### Exercise goal
Only the number is wanted: how many lines below contain "world"?

───── Extracted data ─────

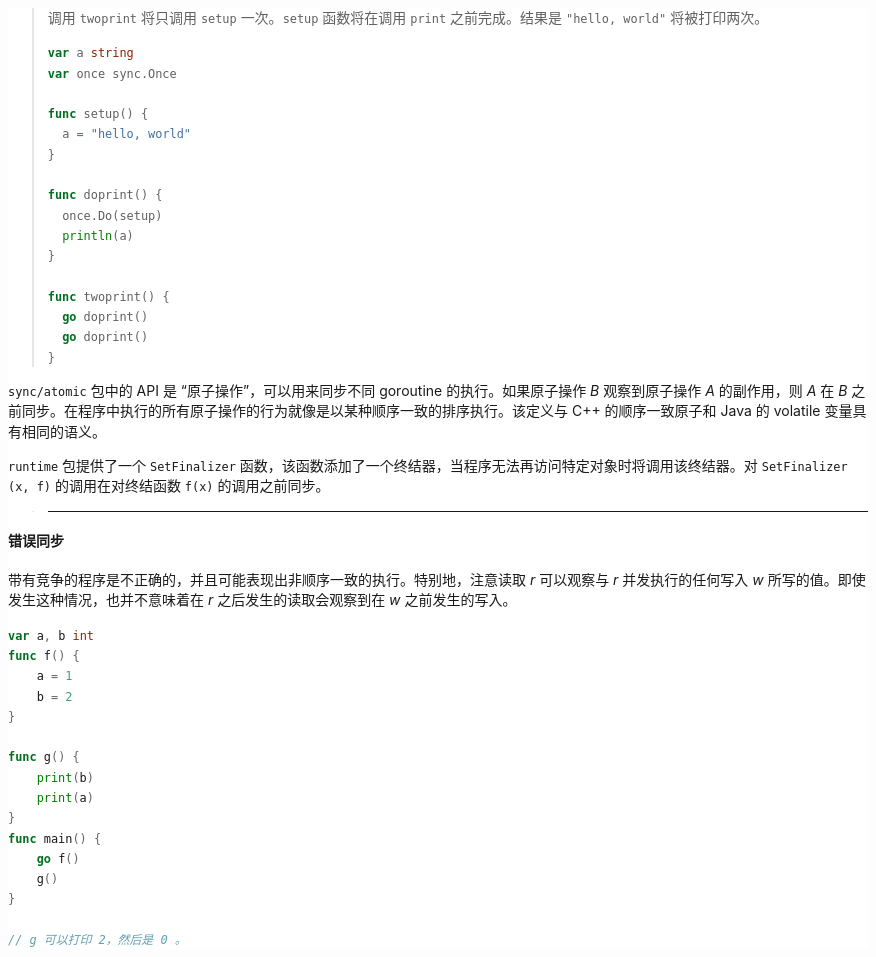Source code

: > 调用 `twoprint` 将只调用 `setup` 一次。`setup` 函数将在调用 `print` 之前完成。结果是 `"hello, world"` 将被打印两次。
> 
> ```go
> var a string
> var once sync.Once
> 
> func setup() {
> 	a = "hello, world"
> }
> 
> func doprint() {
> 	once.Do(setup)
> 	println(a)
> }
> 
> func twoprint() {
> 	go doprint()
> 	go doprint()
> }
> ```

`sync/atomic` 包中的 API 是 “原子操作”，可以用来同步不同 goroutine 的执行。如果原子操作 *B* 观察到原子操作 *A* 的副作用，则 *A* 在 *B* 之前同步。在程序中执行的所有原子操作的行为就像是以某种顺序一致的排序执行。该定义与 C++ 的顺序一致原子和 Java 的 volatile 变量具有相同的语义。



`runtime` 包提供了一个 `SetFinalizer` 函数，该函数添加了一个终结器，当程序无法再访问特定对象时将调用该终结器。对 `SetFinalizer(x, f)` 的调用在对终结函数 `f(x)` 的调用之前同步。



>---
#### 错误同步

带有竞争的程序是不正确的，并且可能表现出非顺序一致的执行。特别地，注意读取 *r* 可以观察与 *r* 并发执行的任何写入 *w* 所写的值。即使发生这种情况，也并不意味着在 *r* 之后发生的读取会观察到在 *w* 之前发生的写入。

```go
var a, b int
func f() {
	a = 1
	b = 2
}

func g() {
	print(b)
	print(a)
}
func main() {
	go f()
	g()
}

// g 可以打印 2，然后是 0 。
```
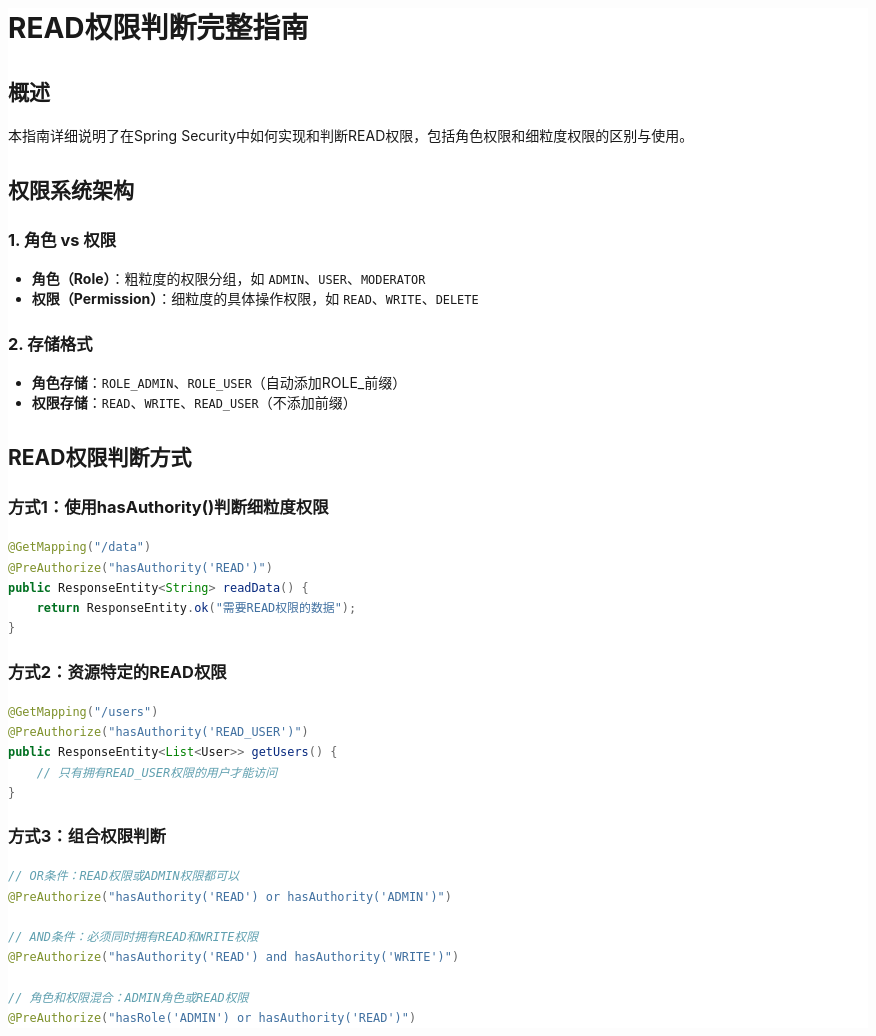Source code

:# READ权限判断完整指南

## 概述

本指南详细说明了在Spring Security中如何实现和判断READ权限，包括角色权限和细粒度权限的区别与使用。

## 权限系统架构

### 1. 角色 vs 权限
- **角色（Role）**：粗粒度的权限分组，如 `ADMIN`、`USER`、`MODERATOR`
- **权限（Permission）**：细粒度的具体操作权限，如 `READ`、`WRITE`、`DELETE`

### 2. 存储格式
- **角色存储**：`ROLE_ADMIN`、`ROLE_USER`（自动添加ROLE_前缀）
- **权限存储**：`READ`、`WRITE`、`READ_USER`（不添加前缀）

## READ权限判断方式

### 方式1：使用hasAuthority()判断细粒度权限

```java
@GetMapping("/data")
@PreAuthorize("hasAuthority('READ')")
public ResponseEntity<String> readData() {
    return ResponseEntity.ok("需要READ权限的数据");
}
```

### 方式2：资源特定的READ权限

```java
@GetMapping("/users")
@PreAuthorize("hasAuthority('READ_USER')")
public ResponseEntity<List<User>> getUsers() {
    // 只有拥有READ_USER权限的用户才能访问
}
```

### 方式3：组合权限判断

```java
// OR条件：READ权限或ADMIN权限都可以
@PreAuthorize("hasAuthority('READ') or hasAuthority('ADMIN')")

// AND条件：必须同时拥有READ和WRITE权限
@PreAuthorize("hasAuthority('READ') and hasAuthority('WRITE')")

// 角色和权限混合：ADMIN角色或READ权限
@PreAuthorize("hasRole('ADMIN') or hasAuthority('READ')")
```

─────

### Output for this exercise
2